(EXCERPT TO READ Opens)

# Some endearing crows!



## SPBudgie (Nov 11, 2008)

*I know people here will thoroughly enjoy these bird stories!
Birds that bring gifts and do the gardening - BBC News*


----------



## Jonah (Feb 3, 2013)

Wow...I never really cared for crow's much but after reading those stories I have a new found respect for and view of them. Thank's for sharing this sister...:hug:


----------



## StarlingWings (Mar 15, 2013)

That is the most adorable thing I've ever seen! How lovely, crows are so clever 
Thank you for sharing this article, it was a fun and enjoyable read!


----------



## FaeryBee (May 9, 2011)

*I very much enjoyed reading this, Ollie.

I have several crows that visit me regularly. *


----------



## Kate C (Oct 15, 2007)

What great stories. I especially liked the one about the cat that had been taken by the coyote. How sweet were the Crows in that one. I always knew they were super smart and would love to have one but they don't visit me here. I occasionally get Magpies and Currawongs, but no Crows or Ravens. 

A friend has a pet Magpie that she rescued when he was a baby. He is amazing. Talks and is very cheeky. Unfortunately he does love toes, so wearing flip flops or sandals or bare feet is not wise around him.


----------



## Budget baby (Jan 1, 2013)

OH my , I made my husband come and sit while I read all of them out loud to him but the funny part is : I have a small plate on my dresser in the dining room where I place my jewellery when I come in from work or I should say when I was working LOL.
Any way how amazing is this ,as soon as I finished reading the thread to Hubby who had Budget sitting on his shoulder whilst I read it Off Budget goes Hubby goes out and there he is in my jewellery plate picking up ear rings and placing them on the floor in a little pile :bowrofl:


----------



## aluz (Jul 24, 2011)

I loved reading these stories, not only crows are incredibly intelligent, but are also very considerate with their human friends.  
I was moved when the crow offered the cat's collar. And how cool it is to have a crow help you with gardening!

(EXCERPT TO READ Closes)

WHAT YOU NEED TO DO:
[A] In the forum thread about crows, which two kinds of birds does Kate C say she occasionally gets?
[B] Rewrite the passage of the crow thread starting with "Any way how" and going on through "their human friends.", switching "Hubby" to "my husband".
[C] Resume the forum thread about crows from its last post.
The rows are not needed for any of this work.

(DATA SECTION Opens)

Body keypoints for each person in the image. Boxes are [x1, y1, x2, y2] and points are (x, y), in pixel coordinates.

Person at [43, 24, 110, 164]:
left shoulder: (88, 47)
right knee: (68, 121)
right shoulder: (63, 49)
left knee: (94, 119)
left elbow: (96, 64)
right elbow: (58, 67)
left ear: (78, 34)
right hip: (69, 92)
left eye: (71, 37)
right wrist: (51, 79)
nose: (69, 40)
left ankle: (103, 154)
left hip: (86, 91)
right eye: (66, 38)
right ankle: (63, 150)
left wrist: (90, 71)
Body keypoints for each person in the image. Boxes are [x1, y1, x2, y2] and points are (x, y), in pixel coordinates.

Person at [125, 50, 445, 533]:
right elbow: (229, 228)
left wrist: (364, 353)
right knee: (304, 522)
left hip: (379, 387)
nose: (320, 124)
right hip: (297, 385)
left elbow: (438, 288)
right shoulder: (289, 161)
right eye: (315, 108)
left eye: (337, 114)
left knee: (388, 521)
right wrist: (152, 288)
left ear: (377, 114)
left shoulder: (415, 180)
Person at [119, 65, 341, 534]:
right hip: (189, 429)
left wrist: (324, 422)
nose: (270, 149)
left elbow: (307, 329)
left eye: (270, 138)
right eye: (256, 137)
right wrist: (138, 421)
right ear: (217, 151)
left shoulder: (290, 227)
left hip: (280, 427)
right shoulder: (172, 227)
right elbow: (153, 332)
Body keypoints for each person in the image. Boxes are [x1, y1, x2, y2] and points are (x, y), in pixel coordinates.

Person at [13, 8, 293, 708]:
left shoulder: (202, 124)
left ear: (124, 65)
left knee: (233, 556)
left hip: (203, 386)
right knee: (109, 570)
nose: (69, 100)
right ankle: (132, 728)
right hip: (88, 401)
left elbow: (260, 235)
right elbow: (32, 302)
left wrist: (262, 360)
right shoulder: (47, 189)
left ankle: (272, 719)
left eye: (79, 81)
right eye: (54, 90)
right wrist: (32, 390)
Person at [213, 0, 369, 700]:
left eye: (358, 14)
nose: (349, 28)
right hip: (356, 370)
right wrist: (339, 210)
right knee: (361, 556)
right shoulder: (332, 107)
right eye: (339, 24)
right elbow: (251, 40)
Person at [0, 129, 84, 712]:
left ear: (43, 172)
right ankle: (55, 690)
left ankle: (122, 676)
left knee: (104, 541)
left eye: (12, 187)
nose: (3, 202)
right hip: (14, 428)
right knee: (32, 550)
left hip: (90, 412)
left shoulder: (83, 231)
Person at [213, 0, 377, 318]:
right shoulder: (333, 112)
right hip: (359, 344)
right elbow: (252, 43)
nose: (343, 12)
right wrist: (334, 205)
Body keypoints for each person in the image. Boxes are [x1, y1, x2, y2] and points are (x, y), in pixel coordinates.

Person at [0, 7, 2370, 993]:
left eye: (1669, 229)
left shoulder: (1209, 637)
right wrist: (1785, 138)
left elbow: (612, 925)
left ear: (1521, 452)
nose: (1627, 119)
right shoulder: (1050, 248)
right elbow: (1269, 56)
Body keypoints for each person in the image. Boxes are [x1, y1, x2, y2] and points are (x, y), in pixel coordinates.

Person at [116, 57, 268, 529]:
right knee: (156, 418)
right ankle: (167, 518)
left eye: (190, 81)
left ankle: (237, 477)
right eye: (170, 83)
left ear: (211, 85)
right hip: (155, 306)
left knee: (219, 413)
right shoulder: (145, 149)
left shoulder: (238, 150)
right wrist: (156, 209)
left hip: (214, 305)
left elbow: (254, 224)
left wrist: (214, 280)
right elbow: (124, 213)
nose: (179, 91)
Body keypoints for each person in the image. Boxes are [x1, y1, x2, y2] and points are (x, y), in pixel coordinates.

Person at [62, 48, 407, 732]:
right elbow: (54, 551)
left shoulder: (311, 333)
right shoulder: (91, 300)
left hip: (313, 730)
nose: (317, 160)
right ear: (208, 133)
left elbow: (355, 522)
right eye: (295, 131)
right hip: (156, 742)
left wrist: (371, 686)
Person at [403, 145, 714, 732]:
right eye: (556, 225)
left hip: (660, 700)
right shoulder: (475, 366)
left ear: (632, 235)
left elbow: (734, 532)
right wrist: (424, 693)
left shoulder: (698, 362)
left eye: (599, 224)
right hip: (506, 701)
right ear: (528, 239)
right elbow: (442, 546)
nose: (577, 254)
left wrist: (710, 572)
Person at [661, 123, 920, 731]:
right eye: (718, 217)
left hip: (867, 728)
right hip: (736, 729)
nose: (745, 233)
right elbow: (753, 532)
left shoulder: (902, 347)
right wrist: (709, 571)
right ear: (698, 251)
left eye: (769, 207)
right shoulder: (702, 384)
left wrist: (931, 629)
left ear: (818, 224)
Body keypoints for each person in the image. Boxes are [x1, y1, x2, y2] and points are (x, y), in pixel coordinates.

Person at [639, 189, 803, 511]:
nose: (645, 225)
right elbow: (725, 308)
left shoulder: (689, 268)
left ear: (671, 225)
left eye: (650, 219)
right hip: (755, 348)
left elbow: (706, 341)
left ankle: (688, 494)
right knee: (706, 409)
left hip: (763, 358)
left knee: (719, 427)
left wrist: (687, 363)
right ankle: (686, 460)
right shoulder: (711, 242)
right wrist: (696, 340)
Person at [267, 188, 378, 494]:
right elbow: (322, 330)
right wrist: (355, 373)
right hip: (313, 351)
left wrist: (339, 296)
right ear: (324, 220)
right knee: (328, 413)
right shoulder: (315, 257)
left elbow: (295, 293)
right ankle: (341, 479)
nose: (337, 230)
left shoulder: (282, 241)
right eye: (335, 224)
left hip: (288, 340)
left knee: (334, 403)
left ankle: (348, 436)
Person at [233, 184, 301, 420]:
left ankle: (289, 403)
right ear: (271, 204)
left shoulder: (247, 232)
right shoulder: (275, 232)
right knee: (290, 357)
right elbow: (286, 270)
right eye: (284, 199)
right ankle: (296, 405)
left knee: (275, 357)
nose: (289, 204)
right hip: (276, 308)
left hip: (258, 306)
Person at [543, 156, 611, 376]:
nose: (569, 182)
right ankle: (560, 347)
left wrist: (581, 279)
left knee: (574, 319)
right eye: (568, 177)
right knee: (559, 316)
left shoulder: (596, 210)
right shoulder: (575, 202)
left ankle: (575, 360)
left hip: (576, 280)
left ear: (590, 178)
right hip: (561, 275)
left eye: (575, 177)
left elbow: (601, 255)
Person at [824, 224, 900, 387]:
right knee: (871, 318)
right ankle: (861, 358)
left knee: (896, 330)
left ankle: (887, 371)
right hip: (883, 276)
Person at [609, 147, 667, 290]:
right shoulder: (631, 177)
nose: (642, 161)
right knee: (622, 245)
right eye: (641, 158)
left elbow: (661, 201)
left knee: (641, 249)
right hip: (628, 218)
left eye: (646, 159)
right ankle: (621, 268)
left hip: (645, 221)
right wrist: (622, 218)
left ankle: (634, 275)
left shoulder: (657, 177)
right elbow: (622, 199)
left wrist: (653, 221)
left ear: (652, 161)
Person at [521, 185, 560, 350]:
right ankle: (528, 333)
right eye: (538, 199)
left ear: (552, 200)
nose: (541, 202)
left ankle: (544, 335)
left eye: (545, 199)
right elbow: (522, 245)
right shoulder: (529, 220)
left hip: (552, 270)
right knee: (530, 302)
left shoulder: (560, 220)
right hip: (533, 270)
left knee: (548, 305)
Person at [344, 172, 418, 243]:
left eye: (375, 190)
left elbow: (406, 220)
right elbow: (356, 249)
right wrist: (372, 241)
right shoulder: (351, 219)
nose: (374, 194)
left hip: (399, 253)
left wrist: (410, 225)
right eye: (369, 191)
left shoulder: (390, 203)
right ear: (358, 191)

(DATA SECTION Closes)

TASK-BY-TASK ANSWERS:
[A] Magpies and Currawongs.

[B]
Any way how amazing is this ,as soon as I finished reading the thread to my husband who had Budget sitting on his shoulder whilst I read it Off Budget goes my husband goes out and there he is in my jewellery plate picking up ear rings and placing them on the floor in a little pile :bowrofl:


----------



## aluz (Jul 24, 2011)

I loved reading these stories, not only crows are incredibly intelligent, but are also very considerate with their human friends.

[C]
----------



## Vargur (May 4, 2013)

I love those stories!

I feed the ravens in my garden, now.. I will play the waiting game (for the gifts)


----------



## SPBudgie (Nov 11, 2008)

*


Pretty boy said:



OH my , I made my husband come and sit while I read all of them out loud to him but the funny part is : I have a small plate on my dresser in the dining room where I place my jewellery when I come in from work or I should say when I was working LOL.
Any way how amazing is this ,as soon as I finished reading the thread to Hubby who had Budget sitting on his shoulder whilst I read it Off Budget goes Hubby goes out and there he is in my jewellery plate picking up ear rings and placing them on the floor in a little pile :bowrofl:

Click to expand...

WOW! That's so amazing  and Cool! :clap: :laughing2:*


----------



## SPBudgie (Nov 11, 2008)

*


aluz said:



I loved reading these stories, not only crows are incredibly intelligent, but are also very considerate with their human friends.  
I was moved when the crow offered the cat's collar. And how cool it is to have a crow help you with gardening!

Click to expand...

Totally! *


----------



## SPBudgie (Nov 11, 2008)

A friend has a pet Magpie that she rescued when he was a baby. He is amazing. Talks and is very cheeky. Unfortunately he does love toes, so wearing flip flops or sandals or bare feet is not wise around him.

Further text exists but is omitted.